There are a few more things to say about sermon prep. It is better to spend time editing out what is unnecessary than seeking out more to add. There are so many things we might say on any given Sunday, faithful, textually grounded things even; but who could bear them all?
- Martin Luther: “It is not necessary for a preacher to express all his thoughts in one sermon. A preacher should have three principles: first, to make a good beginning, and not spend time with many words before coming to the point; secondly, to say that which belongs to the subject in chief, and avoid strange and foreign thoughts; thirdly, to stop at the proper time.”
It is not the task of a preacher to display his own intellectual prowess or showcase his scholarship. Parsing Greek is not going to impress or help the majority of your congregants. Neither will many be impressed with the breadth of your reading. It is mere vanity to show off knowledge like this. This is not to say that knowledge in itself is a bad thing.

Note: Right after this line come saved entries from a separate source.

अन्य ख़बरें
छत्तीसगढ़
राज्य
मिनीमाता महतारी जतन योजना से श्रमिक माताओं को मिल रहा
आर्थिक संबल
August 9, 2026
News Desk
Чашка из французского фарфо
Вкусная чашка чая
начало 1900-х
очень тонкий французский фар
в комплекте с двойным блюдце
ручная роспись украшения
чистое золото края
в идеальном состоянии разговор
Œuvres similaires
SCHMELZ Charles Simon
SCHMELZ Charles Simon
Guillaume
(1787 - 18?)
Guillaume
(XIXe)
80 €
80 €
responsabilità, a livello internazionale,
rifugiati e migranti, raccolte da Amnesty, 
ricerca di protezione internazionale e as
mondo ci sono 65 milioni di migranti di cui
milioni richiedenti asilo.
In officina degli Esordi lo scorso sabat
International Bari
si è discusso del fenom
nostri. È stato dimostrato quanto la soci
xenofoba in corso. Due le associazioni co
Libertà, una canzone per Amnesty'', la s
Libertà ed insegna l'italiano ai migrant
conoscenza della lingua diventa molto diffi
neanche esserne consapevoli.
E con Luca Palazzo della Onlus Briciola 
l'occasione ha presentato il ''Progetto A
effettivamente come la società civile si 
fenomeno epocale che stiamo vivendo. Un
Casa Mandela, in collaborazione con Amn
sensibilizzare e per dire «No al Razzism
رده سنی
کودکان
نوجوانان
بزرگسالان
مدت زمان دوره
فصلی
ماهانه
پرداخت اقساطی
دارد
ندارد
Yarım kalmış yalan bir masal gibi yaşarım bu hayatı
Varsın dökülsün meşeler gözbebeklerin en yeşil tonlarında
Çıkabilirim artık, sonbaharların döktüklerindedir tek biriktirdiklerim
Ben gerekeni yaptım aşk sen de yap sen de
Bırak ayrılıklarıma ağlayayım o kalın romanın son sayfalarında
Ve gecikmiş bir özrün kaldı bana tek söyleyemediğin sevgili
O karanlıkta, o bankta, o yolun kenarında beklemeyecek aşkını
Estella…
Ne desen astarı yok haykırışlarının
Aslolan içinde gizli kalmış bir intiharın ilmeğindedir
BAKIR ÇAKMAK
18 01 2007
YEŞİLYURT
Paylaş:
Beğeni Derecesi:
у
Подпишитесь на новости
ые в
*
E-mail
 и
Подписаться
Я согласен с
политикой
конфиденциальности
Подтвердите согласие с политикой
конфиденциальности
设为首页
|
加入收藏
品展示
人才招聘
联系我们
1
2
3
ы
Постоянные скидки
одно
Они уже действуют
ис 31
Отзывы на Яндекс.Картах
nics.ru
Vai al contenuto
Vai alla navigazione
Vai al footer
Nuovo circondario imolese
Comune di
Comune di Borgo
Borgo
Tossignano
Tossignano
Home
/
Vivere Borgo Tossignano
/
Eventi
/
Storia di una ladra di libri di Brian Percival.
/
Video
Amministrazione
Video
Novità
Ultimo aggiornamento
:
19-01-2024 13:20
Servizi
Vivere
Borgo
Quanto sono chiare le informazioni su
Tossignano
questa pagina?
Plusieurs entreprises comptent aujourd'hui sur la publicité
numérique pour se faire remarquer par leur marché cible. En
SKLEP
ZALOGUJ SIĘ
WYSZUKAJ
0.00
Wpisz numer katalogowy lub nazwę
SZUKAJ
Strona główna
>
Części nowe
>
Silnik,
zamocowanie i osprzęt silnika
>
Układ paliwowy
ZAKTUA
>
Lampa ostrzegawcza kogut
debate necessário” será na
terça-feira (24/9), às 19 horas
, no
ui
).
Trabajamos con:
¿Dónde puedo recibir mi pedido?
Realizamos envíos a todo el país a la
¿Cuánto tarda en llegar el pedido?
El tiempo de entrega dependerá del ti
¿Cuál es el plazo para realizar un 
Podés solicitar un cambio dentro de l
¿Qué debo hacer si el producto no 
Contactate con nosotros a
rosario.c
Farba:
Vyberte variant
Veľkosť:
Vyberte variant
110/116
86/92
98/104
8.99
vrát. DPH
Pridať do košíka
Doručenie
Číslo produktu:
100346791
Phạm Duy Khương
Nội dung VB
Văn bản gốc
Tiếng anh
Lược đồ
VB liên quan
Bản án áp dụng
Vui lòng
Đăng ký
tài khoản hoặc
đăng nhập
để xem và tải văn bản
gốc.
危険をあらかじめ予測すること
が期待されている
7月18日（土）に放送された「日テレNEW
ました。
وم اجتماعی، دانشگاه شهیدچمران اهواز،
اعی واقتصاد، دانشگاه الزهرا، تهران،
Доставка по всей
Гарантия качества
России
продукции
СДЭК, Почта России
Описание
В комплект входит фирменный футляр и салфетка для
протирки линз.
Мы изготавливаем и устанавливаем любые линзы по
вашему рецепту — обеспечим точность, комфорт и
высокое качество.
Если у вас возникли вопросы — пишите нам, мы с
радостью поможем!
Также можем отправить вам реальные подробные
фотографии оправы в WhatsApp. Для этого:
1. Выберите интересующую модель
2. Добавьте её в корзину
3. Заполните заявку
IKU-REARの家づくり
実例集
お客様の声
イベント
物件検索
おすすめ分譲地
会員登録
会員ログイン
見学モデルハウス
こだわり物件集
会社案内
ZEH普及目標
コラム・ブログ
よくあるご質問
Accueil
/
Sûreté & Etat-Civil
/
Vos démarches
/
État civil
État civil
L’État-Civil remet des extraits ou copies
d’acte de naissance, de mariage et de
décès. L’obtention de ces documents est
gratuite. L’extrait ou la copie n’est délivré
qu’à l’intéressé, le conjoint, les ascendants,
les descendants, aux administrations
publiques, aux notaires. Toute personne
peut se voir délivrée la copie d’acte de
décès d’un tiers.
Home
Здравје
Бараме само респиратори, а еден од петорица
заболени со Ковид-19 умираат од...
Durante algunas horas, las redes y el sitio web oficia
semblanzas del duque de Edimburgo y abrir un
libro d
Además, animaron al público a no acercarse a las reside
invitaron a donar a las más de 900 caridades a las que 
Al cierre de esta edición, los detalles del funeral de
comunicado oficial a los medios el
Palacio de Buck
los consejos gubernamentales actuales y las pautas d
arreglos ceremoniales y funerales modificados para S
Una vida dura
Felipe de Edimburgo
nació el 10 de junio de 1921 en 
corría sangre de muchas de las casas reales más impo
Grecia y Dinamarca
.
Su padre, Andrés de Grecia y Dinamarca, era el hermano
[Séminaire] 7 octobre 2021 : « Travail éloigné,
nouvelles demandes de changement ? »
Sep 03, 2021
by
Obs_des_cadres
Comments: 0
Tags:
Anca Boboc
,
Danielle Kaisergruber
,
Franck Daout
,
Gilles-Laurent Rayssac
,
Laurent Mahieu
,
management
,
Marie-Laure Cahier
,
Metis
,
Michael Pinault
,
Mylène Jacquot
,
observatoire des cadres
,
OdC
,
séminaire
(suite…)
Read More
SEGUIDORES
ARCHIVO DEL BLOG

- Joel Beeke: “Head knowledge is not evil in and of itself. Most of our Reformed and Puritan forefathers were highly educated. The Reformers never tired of stressing the value of Christian education. But this education must be empowered by the Holy Spirit and applied to the heart. Head knowledge is insufficient without the Spirit’s application to the inward man.”
When we cite a source, introduce something of Greek or Hebrew, or recount an event from Church history, our aim must be to help the listeners understand the text and its application while directing them to other helpful and trustworthy sources of instruction. We are preaching for the people’s good and for God’s Glory.
Just as we might get caught up in our scholarship, we may also be enamored with the sermon itself. Ah, how clever it is, how well structured and thought-out. We admire the rhetorical devices and the illustrations and we think it is really something. We begin to think about what this sermon could accomplish, and how the people who hear it will respond, and…we have lost ourselves in idol worship.
- D. Martyn Lloyd Jones: “There is a very real danger of our putting our faith in our sermon rather than in the Spirit. Our faith should not be in the sermon, it should be in the Holy Spirit Himself.”
We should do our best work each week and we should submit it to God as the best of our efforts as a genuine offering to His Glory. We should then trust in what God can do with what we have given Him. We should worship God with our sermon in every phase from initial thoughts to final delivery. No sermon can save us.